## DIRECTIONS
Please retype every entry, keeping each one exactly as written.

*** Opening DATA SECTION ***

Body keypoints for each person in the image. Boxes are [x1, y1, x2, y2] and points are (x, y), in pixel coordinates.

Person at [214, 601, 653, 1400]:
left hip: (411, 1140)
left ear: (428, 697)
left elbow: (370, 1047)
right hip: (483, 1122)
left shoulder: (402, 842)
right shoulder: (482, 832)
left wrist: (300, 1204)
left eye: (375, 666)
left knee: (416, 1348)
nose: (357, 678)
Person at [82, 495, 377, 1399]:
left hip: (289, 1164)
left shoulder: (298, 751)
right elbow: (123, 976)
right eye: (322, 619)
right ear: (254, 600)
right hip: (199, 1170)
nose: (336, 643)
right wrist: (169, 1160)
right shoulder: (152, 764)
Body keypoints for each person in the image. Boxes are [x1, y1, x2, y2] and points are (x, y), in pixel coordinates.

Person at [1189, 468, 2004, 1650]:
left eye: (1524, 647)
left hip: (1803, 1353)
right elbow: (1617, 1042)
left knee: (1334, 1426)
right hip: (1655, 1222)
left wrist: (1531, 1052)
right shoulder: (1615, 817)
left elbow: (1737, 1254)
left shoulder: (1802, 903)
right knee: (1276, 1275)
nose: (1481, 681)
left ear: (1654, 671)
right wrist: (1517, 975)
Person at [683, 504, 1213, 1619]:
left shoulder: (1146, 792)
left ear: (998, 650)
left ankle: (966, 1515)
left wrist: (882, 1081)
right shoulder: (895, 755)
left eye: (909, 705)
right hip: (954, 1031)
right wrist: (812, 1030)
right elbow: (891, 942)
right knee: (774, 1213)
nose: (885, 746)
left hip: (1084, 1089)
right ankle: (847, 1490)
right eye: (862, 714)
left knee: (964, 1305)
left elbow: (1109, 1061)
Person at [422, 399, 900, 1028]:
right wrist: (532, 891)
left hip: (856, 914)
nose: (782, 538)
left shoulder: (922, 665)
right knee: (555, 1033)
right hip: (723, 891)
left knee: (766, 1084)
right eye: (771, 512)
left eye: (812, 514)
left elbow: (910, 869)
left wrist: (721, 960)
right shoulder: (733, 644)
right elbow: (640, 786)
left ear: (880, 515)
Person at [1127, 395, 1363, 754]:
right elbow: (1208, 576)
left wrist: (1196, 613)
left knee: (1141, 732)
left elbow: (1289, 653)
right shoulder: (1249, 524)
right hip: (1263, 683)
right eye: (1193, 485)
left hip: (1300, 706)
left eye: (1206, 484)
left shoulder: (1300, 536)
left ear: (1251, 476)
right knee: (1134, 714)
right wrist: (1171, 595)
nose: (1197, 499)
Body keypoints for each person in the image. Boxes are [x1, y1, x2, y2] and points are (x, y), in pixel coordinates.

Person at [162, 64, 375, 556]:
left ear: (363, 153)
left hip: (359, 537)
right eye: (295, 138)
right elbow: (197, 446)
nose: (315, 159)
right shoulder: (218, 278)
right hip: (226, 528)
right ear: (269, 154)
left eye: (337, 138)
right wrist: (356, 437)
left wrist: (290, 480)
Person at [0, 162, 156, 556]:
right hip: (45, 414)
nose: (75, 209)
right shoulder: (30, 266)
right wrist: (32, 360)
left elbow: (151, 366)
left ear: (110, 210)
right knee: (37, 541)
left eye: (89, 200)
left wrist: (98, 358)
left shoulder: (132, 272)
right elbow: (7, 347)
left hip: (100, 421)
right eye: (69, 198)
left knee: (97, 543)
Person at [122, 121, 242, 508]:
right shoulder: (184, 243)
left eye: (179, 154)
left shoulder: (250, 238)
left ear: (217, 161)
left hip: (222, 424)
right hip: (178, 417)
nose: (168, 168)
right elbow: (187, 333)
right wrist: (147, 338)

*** Closing DATA SECTION ***

## ANSWER BOX
Body keypoints for each person in the image. Boxes are [x1, y1, x2, y2] and points are (x, y), in pixel coordinates.

Person at [214, 601, 653, 1400]:
left hip: (411, 1140)
left ear: (428, 697)
left elbow: (370, 1047)
right hip: (483, 1122)
left shoulder: (402, 842)
right shoulder: (482, 832)
left wrist: (300, 1204)
left eye: (375, 666)
left knee: (416, 1348)
nose: (357, 678)
Person at [82, 495, 377, 1399]:
left hip: (289, 1164)
left shoulder: (298, 751)
right elbow: (123, 976)
right eye: (322, 619)
right ear: (254, 600)
right hip: (199, 1170)
nose: (336, 643)
right wrist: (169, 1160)
right shoulder: (152, 764)
Body keypoints for each person in the image. Boxes are [x1, y1, x2, y2] and points are (x, y), in pixel coordinates.

Person at [1189, 468, 2004, 1650]:
left eye: (1524, 647)
left hip: (1803, 1353)
right elbow: (1617, 1042)
left knee: (1334, 1426)
right hip: (1655, 1222)
left wrist: (1531, 1052)
right shoulder: (1615, 817)
left elbow: (1737, 1254)
left shoulder: (1802, 903)
right knee: (1276, 1275)
nose: (1481, 681)
left ear: (1654, 671)
right wrist: (1517, 975)
Person at [683, 504, 1213, 1619]:
left shoulder: (1146, 792)
left ear: (998, 650)
left ankle: (966, 1515)
left wrist: (882, 1081)
right shoulder: (895, 755)
left eye: (909, 705)
right hip: (954, 1031)
right wrist: (812, 1030)
right elbow: (891, 942)
right knee: (774, 1213)
nose: (885, 746)
left hip: (1084, 1089)
right ankle: (847, 1490)
right eye: (862, 714)
left knee: (964, 1305)
left elbow: (1109, 1061)
Person at [422, 399, 900, 1028]:
right wrist: (532, 891)
left hip: (856, 914)
nose: (782, 538)
left shoulder: (922, 665)
right knee: (555, 1033)
right hip: (723, 891)
left knee: (766, 1084)
right eye: (771, 512)
left eye: (812, 514)
left elbow: (910, 869)
left wrist: (721, 960)
right shoulder: (733, 644)
right elbow: (640, 786)
left ear: (880, 515)
Person at [1127, 395, 1363, 754]:
right elbow: (1208, 576)
left wrist: (1196, 613)
left knee: (1141, 732)
left elbow: (1289, 653)
right shoulder: (1249, 524)
right hip: (1263, 683)
right eye: (1193, 485)
left hip: (1300, 706)
left eye: (1206, 484)
left shoulder: (1300, 536)
left ear: (1251, 476)
right knee: (1134, 714)
right wrist: (1171, 595)
nose: (1197, 499)
Body keypoints for each person in the image. Boxes are [x1, y1, x2, y2] and points are (x, y), in pixel coordinates.

Person at [162, 64, 375, 556]:
left ear: (363, 153)
left hip: (359, 537)
right eye: (295, 138)
right elbow: (197, 446)
nose: (315, 159)
right shoulder: (218, 278)
right hip: (226, 528)
right ear: (269, 154)
left eye: (337, 138)
right wrist: (356, 437)
left wrist: (290, 480)
Person at [0, 162, 156, 556]:
right hip: (45, 414)
nose: (75, 209)
right shoulder: (30, 266)
right wrist: (32, 360)
left elbow: (151, 366)
left ear: (110, 210)
right knee: (37, 541)
left eye: (89, 200)
left wrist: (98, 358)
left shoulder: (132, 272)
right elbow: (7, 347)
left hip: (100, 421)
right eye: (69, 198)
left knee: (97, 543)
Person at [122, 121, 242, 508]:
right shoulder: (184, 243)
left eye: (179, 154)
left shoulder: (250, 238)
left ear: (217, 161)
left hip: (222, 424)
right hip: (178, 417)
nose: (168, 168)
right elbow: (187, 333)
right wrist: (147, 338)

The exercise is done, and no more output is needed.